> **What this task involves**: Reproduce all of the following records word for word, without changing or leaving out anything.

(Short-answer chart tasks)
====

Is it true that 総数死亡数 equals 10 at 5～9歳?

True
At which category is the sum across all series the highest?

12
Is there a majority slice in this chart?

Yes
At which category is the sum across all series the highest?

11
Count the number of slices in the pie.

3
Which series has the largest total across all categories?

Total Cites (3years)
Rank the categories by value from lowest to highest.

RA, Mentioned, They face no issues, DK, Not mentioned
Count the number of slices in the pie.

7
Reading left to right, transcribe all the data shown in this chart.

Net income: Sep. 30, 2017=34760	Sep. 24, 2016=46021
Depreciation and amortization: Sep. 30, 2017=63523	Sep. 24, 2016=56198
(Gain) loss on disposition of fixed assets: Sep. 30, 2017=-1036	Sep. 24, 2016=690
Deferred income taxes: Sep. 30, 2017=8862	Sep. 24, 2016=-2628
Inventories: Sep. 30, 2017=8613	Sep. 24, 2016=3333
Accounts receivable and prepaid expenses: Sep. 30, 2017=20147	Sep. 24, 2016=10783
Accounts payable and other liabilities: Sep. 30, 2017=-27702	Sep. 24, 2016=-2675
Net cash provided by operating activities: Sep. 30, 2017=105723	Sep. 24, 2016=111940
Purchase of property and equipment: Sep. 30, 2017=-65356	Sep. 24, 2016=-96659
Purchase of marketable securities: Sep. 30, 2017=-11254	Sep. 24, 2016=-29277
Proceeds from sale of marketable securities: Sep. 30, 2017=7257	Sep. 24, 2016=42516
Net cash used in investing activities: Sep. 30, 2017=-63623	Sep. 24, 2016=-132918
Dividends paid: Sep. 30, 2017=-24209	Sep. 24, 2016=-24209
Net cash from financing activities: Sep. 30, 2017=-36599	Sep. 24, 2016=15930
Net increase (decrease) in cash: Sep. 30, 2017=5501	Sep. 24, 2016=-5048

====

> **Answer to this exercise**:
Is it true that 総数死亡数 equals 10 at 5～9歳?

True
At which category is the sum across all series the highest?

12
Is there a majority slice in this chart?

Yes
At which category is the sum across all series the highest?

11
Count the number of slices in the pie.

3
Which series has the largest total across all categories?

Total Cites (3years)
Rank the categories by value from lowest to highest.

RA, Mentioned, They face no issues, DK, Not mentioned
Count the number of slices in the pie.

7
Reading left to right, transcribe all the data shown in this chart.

Net income: Sep. 30, 2017=34760	Sep. 24, 2016=46021
Depreciation and amortization: Sep. 30, 2017=63523	Sep. 24, 2016=56198
(Gain) loss on disposition of fixed assets: Sep. 30, 2017=-1036	Sep. 24, 2016=690
Deferred income taxes: Sep. 30, 2017=8862	Sep. 24, 2016=-2628
Inventories: Sep. 30, 2017=8613	Sep. 24, 2016=3333
Accounts receivable and prepaid expenses: Sep. 30, 2017=20147	Sep. 24, 2016=10783
Accounts payable and other liabilities: Sep. 30, 2017=-27702	Sep. 24, 2016=-2675
Net cash provided by operating activities: Sep. 30, 2017=105723	Sep. 24, 2016=111940
Purchase of property and equipment: Sep. 30, 2017=-65356	Sep. 24, 2016=-96659
Purchase of marketable securities: Sep. 30, 2017=-11254	Sep. 24, 2016=-29277
Proceeds from sale of marketable securities: Sep. 30, 2017=7257	Sep. 24, 2016=42516
Net cash used in investing activities: Sep. 30, 2017=-63623	Sep. 24, 2016=-132918
Dividends paid: Sep. 30, 2017=-24209	Sep. 24, 2016=-24209
Net cash from financing activities: Sep. 30, 2017=-36599	Sep. 24, 2016=15930
Net increase (decrease) in cash: Sep. 30, 2017=5501	Sep. 24, 2016=-5048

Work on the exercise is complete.